Compte tenu de l'importance du revenu, de l'emploi, de la sécurité d'emploi, du logement, de l'éducation, de la sécurité alimentaire et du développement de la petite enfance, l'ACSP avait demandé au gouvernement du Canada, dans son budget de 2009, de créer un fonds spécial pour appuyer les initiatives qui visent à agir sur les déterminants sociaux de la santé. L'ACSP avait alors suggéré un investissement initial de 60 millions $, ce qui équivalait à environ 10 % du budget annuel de l'ASPC. Ce fonds, qui serait administré par l'Agence, serait réparti de façon à appuyer des initiatives à l'échelle nationale, provinciale ou territoriale et locale.
À maintes reprises, l'ACSP a pressé le gouvernement fédéral d'envisager la mise sur pied d'un nouveau mécanisme de financement en santé publique, compte tenu du fait que cet aspect n'est pas couvert par la Loi canadienne sur la santé et que les services de santé publique ne sont pas officiellement pris en compte par le Transfert canadien en matière de santé (TCS). Compte tenu de l'insuffisance des fonds destinés à la santé publique dans le TCS, l'ACSP avait recommandé, dans son document d'information budgétaire au ministère des Finances, la création d'un Fonds national pour l'infrastructure de la santé publique de 1 milliard $ sur trois ans. L'objectif de ce fonds serait d'aider les unités de santé publique de partout au pays à déployer les programmes nécessaires pour répondre aux besoins actuels des populations qui forment leur clientèle. Ce fonds servirait aussi à soutenir les initiatives nationales, provinciales/territoriales et locales de promotion de la santé et de prévention liées aux déterminants sociaux de la santé. Comme le soulignait la firme Informetrica, des investissements de 1 milliard $ en services de santé pourraient multiplier le PIB par un facteur de 1,8 et créer près de 18 000 emplois.

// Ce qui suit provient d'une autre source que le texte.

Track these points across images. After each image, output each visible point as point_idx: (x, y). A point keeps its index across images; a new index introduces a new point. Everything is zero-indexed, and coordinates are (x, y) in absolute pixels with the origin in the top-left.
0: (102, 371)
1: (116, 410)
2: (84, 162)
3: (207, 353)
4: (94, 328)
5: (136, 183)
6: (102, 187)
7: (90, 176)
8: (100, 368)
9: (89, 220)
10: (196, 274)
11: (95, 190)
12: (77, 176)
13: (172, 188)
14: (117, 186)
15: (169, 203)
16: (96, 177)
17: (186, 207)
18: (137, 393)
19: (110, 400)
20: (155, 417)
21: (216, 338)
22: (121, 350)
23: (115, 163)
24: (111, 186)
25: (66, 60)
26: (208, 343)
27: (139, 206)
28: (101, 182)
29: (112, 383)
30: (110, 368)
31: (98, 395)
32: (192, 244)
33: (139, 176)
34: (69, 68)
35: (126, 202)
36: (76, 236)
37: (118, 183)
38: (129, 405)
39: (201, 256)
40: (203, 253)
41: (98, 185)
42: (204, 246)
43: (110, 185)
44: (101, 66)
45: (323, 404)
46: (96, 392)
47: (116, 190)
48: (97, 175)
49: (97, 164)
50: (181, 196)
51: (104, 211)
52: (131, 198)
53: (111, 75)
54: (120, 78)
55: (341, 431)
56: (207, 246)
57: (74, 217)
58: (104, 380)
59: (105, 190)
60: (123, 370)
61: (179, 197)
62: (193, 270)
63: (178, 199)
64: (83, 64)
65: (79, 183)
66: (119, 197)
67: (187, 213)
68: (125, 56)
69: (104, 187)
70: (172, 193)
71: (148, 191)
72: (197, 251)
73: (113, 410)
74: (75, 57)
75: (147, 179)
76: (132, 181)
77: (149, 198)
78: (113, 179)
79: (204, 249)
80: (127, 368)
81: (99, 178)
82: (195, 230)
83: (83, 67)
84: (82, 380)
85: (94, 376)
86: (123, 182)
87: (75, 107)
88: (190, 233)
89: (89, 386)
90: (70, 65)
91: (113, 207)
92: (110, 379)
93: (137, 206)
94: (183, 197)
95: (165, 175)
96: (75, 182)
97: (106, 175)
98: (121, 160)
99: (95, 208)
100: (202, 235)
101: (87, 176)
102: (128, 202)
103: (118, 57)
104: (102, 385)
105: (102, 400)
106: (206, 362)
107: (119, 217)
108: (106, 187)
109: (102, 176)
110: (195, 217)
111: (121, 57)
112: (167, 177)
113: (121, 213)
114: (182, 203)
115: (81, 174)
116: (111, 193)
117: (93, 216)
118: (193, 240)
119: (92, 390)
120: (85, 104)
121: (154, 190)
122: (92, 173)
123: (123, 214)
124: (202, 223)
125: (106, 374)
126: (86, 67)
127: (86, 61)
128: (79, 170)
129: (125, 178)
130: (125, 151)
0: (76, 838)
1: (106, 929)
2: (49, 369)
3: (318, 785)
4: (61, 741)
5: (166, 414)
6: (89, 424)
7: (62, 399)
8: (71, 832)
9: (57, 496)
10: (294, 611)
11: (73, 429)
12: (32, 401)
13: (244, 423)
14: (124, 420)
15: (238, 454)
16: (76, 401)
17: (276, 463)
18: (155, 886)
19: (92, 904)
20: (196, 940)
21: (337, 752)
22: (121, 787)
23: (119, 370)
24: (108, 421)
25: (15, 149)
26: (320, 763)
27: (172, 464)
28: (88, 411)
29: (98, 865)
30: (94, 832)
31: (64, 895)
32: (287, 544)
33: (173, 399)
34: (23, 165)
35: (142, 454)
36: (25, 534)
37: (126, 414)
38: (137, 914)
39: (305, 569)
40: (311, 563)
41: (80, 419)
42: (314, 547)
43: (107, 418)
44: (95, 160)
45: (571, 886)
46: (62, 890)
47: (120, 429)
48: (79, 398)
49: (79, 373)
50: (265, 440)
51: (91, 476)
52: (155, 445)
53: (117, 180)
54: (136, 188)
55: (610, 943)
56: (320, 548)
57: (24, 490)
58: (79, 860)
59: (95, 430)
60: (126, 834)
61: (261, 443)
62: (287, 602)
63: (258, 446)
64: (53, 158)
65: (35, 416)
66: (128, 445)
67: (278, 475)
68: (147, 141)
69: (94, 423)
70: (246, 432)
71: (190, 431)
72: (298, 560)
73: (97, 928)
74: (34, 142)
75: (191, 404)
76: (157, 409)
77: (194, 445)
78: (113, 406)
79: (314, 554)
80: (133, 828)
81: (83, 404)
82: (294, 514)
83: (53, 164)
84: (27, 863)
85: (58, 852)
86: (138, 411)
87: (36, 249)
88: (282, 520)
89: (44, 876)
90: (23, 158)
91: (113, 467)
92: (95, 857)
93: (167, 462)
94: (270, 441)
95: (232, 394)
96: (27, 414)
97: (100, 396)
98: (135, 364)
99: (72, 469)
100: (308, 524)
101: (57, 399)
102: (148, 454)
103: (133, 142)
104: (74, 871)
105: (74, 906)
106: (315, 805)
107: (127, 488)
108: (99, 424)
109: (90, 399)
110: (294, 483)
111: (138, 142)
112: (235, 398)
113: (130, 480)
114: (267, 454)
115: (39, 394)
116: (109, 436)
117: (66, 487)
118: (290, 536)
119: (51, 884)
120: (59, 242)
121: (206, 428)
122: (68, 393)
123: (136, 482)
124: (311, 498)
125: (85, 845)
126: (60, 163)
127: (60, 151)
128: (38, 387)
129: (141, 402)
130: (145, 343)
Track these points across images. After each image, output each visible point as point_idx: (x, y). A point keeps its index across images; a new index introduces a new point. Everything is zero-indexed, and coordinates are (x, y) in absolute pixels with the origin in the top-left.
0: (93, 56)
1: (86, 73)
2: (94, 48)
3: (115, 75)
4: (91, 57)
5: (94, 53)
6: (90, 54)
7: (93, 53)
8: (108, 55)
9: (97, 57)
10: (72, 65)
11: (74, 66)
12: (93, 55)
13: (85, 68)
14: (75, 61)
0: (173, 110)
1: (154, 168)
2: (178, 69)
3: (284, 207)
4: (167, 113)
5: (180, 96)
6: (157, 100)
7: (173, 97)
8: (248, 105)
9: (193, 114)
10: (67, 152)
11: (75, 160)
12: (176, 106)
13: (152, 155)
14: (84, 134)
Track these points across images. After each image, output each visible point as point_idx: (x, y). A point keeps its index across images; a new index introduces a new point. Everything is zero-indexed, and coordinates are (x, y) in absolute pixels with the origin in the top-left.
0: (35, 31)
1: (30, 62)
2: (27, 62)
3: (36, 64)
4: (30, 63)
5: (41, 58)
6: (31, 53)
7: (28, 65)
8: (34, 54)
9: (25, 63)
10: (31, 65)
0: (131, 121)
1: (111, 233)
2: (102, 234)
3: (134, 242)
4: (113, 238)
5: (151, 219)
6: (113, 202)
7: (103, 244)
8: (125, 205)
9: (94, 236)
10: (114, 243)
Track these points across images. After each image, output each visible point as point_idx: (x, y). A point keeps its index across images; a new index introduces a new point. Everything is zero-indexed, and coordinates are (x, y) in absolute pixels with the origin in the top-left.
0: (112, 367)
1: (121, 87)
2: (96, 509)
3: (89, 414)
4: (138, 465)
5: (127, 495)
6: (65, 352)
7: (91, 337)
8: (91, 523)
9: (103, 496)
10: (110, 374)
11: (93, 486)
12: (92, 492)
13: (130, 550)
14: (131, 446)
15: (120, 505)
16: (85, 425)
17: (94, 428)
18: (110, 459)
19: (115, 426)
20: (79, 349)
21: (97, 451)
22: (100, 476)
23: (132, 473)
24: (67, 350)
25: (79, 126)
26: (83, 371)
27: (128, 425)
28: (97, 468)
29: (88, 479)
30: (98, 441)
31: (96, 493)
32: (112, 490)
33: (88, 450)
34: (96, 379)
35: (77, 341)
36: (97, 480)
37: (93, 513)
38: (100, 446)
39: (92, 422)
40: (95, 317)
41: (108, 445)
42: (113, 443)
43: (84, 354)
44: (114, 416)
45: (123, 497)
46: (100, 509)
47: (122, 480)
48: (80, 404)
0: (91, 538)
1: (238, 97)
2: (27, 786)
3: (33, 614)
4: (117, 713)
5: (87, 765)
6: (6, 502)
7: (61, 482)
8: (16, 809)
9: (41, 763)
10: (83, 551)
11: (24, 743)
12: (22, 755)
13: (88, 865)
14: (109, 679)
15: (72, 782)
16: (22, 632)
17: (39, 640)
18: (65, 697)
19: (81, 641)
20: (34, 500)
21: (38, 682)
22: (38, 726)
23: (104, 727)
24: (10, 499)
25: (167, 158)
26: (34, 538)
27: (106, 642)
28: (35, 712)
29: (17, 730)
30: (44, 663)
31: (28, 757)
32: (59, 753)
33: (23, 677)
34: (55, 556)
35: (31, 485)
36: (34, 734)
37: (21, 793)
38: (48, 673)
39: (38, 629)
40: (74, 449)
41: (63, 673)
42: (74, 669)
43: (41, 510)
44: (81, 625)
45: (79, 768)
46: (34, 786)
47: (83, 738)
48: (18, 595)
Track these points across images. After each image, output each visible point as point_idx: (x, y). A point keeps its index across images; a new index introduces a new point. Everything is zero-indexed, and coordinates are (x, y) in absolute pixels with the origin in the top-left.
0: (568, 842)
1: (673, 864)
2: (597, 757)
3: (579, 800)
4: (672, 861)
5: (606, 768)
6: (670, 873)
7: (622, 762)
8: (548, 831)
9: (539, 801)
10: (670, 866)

Le Canada ne peut pas ignorer le fait que notre pays fait face à une situation très grave pour ce qui est des inégalités en santé entre les divers groupes de sa population. La santé publique est un bien commun. Le gouvernement fédéral a l'obligation et la responsabilité d'assurer le leadership national qui assurera l'égalité en matière de santé pour tous les Canadiens. Investir en santé publique est vital, que ce soit dans le cadre du soutien de base offert par l'Agence de la santé publique du Canada, par le paiement de transferts aux provinces et aux territoires comprenant des crédits affectés au soutien de fonctions et de programmes en santé publique, ou par des mécanismes qui permettront d'accroître les sommes disponibles pour répondre aux besoins essentiels, protéger et améliorer la santé et le bien-être des Canadiens. L'objectif de la santé pour tous est atteignable. Comme le soulignait la Commission de l'OMS, il nous faut « instaurer l'équité en santé en l'espace d'une génération; il le faut et c'est maintenant qu'il faut agir ». Ensemble, nous pourrons faire la différence et le moment est venu de le démontrer.